The Nintendo Wii holds an unique honour in my gaming lifetime. It’s the only console I’ve ever sold – twice – while its been in the middle of its life. There’s has been no other console that has left me feeling so totally angry and ambivalent about its core mission and design. The lack of HD, the foggy motion controls, the dry spells between Mario and Zelda games filled with tumbleweeds; it was something that I just new I wouldn’t able to connect with. I bought two Wiis and sold them both, head shaking harder the second time for believing that there might have been some redeeming long-term feature I’d missed.
However, the Wii may not have had the longevity I required but it did have one thing that was unbeatable. So good, in fact, that it was the prime reason for my purchase each time I threw money at it. Because, as it turned out, there really ain’t no party like a Wii Bowling party.
Forming part of Wii Sports, the fantastic collection of mini-games that came bundled with every Wii, Bowling was a typical Nintendo launch concept designed to show off the fantastic nature of their new machine. Remember, as ubiquitous as it may seem now, motioned-controlled gaming was far-fetched at the time. In fact, the reveal of the controller left heads scratching; a D-Pad and two buttons? Could that even work? The early demonstrations, though, were magical. The Wii matched its prerelease codename of Revolution and seemed to finally cross the divide between console accessibility and mouse-and keyboard preciseness.

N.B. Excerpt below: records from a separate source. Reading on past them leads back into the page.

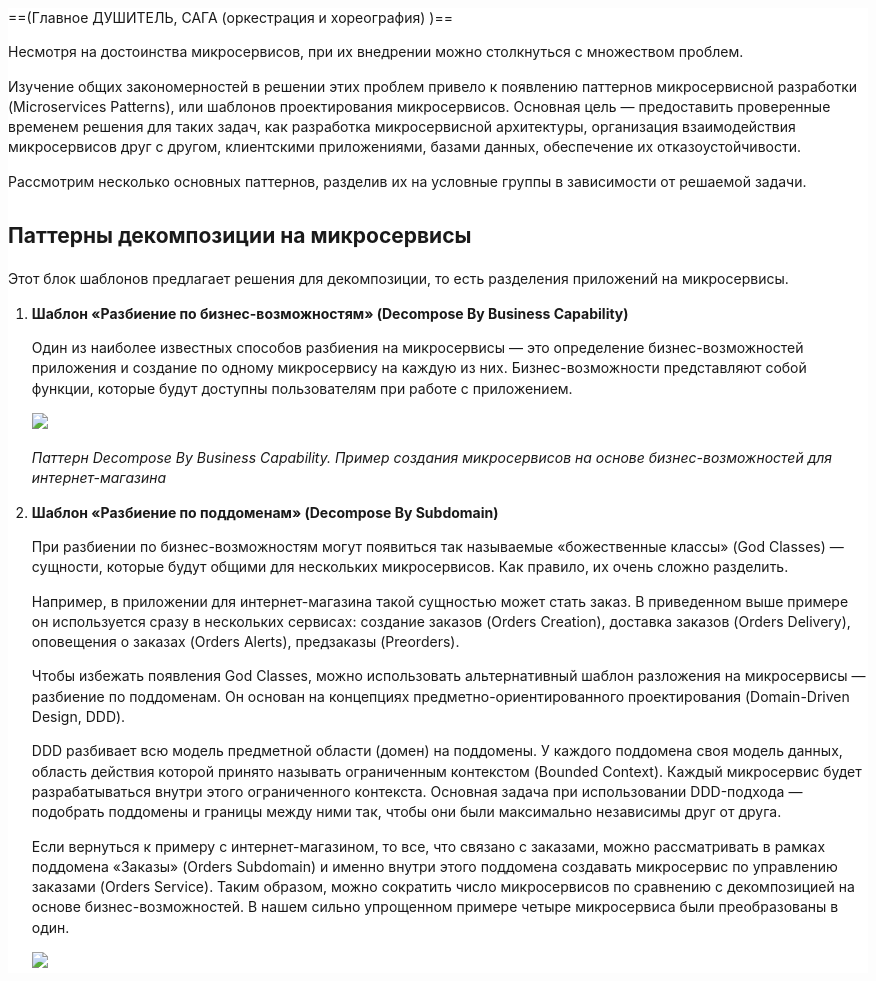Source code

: ==(Главное ДУШИТЕЛЬ, САГА (оркестрация и хореография) )==

Несмотря на достоинства микросервисов, при их внедрении можно столкнуться с множеством проблем.

Изучение общих закономерностей в решении этих проблем привело к появлению паттернов микросервисной разработки (Microservices Patterns), или шаблонов проектирования микросервисов. Основная цель — предоставить проверенные временем решения для таких задач, как разработка микросервисной архитектуры, организация взаимодействия микросервисов друг с другом, клиентскими приложениями, базами данных, обеспечение их отказоустойчивости.

Рассмотрим несколько основных паттернов, разделив их на условные группы в зависимости от решаемой задачи.

## Паттерны декомпозиции на микросервисы

Этот блок шаблонов предлагает решения для декомпозиции, то есть разделения приложений на микросервисы.

1. **Шаблон «Разбиение по бизнес-возможностям» (Decompose By Business Capability)**
    
    Один из наиболее известных способов разбиения на микросервисы — это определение бизнес-возможностей приложения и создание по одному микросервису на каждую из них. Бизнес-возможности представляют собой функции, которые будут доступны пользователям при работе с приложением.
    
    [![](https://cloud.vk.com/wp-content/uploads/2021/05/13-05-1.png)](https://cloud.vk.com/wp-content/uploads/2021/05/13-05-1.png)
    
    _Паттерн Decompose By Business Capability. Пример создания микросервисов на основе бизнес-возможностей для интернет-магазина_
    
2. **Шаблон «Разбиение по поддоменам» (Decompose By Subdomain)**
    
    При разбиении по бизнес-возможностям могут появиться так называемые «божественные классы» (God Classes) — сущности, которые будут общими для нескольких микросервисов. Как правило, их очень сложно разделить.
    
    Например, в приложении для интернет-магазина такой сущностью может стать заказ. В приведенном выше примере он используется сразу в нескольких сервисах: создание заказов (Orders Creation), доставка заказов (Orders Delivery), оповещения о заказах (Orders Alerts), предзаказы (Preorders).
    
    Чтобы избежать появления God Classes, можно использовать альтернативный шаблон разложения на микросервисы — разбиение по поддоменам. Он основан на концепциях предметно-ориентированного проектирования (Domain-Driven Design, DDD).
    
    DDD разбивает всю модель предметной области (домен) на поддомены. У каждого поддомена своя модель данных, область действия которой принято называть ограниченным контекстом (Bounded Context). Каждый микросервис будет разрабатываться внутри этого ограниченного контекста. Основная задача при использовании DDD-подхода — подобрать поддомены и границы между ними так, чтобы они были максимально независимы друг от друга.
    
    Если вернуться к примеру с интернет-магазином, то все, что связано с заказами, можно рассматривать в рамках поддомена «Заказы» (Orders Subdomain) и именно внутри этого поддомена создавать микросервис по управлению заказами (Orders Service). Таким образом, можно сократить число микросервисов по сравнению с декомпозицией на основе бизнес-возможностей. В нашем сильно упрощенном примере четыре микросервиса были преобразованы в один.
    
    [![](https://cloud.vk.com/wp-content/uploads/2021/05/13-05-2.png)](https://cloud.vk.com/wp-content/uploads/2021/05/13-05-2.png)
    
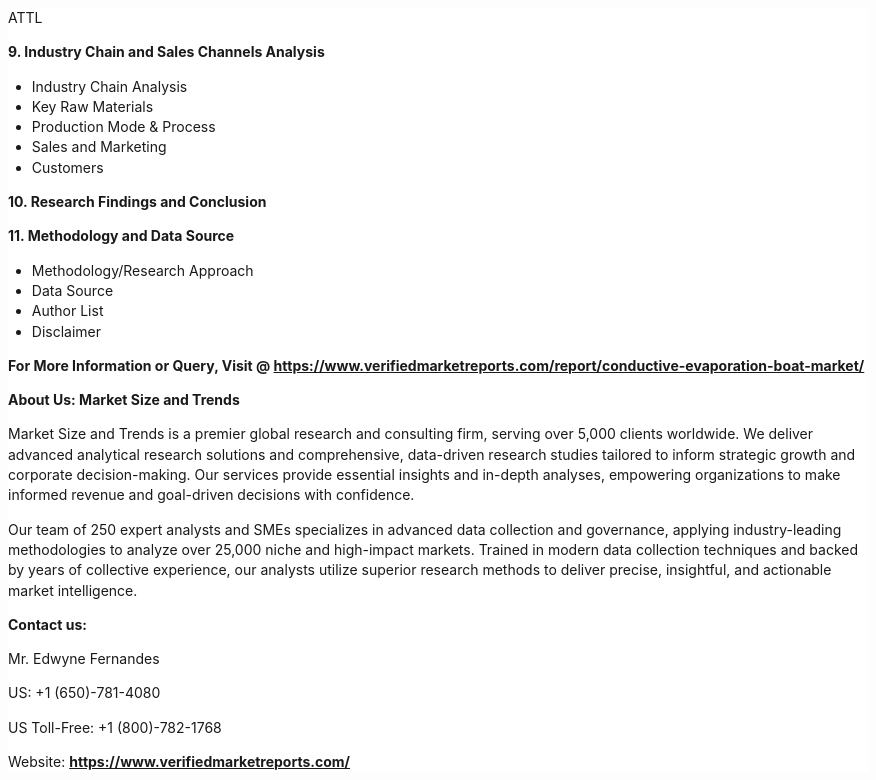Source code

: ATTL</strong></p><p><strong>9. Industry Chain and Sales Channels Analysis</strong></p><ul><li>Industry Chain Analysis</li><li>Key Raw Materials</li><li>Production Mode &amp; Process</li><li>Sales and Marketing</li><li>Customers</li></ul><p><strong>10. Research Findings and Conclusion</strong></p><p><strong>11. Methodology and Data Source</strong></p><ul><li>Methodology/Research Approach</li><li>Data Source</li><li>Author List</li><li>Disclaimer</li></ul></p><p><strong>For More Information or Query, Visit @ <a href="https://www.verifiedmarketreports.com/report/conductive-evaporation-boat-market/">https://www.verifiedmarketreports.com/report/conductive-evaporation-boat-market/</a></strong></p><p><strong>About Us: Market Size and Trends</strong></p><p>Market Size and Trends is a premier global research and consulting firm, serving over 5,000 clients worldwide. We deliver advanced analytical research solutions and comprehensive, data-driven research studies tailored to inform strategic growth and corporate decision-making. Our services provide essential insights and in-depth analyses, empowering organizations to make informed revenue and goal-driven decisions with confidence.</p><p>Our team of 250 expert analysts and SMEs specializes in advanced data collection and governance, applying industry-leading methodologies to analyze over 25,000 niche and high-impact markets. Trained in modern data collection techniques and backed by years of collective experience, our analysts utilize superior research methods to deliver precise, insightful, and actionable market intelligence.</p><p><strong>Contact us:</strong></p><p>Mr. Edwyne Fernandes</p><p>US: +1 (650)-781-4080</p><p>US Toll-Free: +1 (800)-782-1768</p><p>Website: <strong><a href="https://www.verifiedmarketreports.com/">https://www.verifiedmarketreports.com/</a></strong></p>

In hindsight, we now know this was not the case, but we can also see how expertly Nintendo pulled this initial trick off. All of the sports in Wii Sports used cunning smoke-and-mirrors to make their one key action seem intuitive and freeing. Tennis‘ large timed slide swipe (with no need to worry about character movement), Golf‘s large swipe forward, Boxing‘s twin timed pushes (using the linked Remote and Nunchuck in tandem), Baseball‘s huge timed swing, Bowling‘s large underarm arc; wide-open timing windows and massive gestures being the order of the day. However, each is perfectly realised with the kind of simple design that Nintendo has become famous for.
None is greater evidence of this than Bowling. Using the Wii Remote’s trigger as a grip analogue for your virtual ball, it has you swinging directly into the screen and watching your ball then sliding its way down the lane to glory. Curve can be added with a twist of the wrist and each resulting spare and strike is met with congratulatory fireworks. What elevates it to the top of the Sports list is how fast each turn takes, making it the absolutely perfect pass-and-play multiplayer party game. Such is the accessibility of the title that, for a brief moment, the barriers between video games and the rest of your family is lifted ceremoniously to reveal the promise of total group interaction. Just like with real bowling, when you’re not playing you’re just as engaged with others’ techniques and your various methods of distraction to disrupt them. It’s a wonderful, beautiful moment when it all comes together. If only the rest of the Wii’s catalogue had focussed more on doing so much less.
But, no. As it turns out, the Wii’s launch title remained the best reason to buy the console up until its discontinuation earlier this year. In fact, as excited as I am to play Wind Waker HD and Super Mario 3D World on my shiny new Wii U on Christmas Day, I’ll also be sure to grab a Wiimote as Wii Sports has been resurrected as individual downloadable games for Nintendo’s new console. And at Christmas time, there isn’t a better game to have around than Bowling.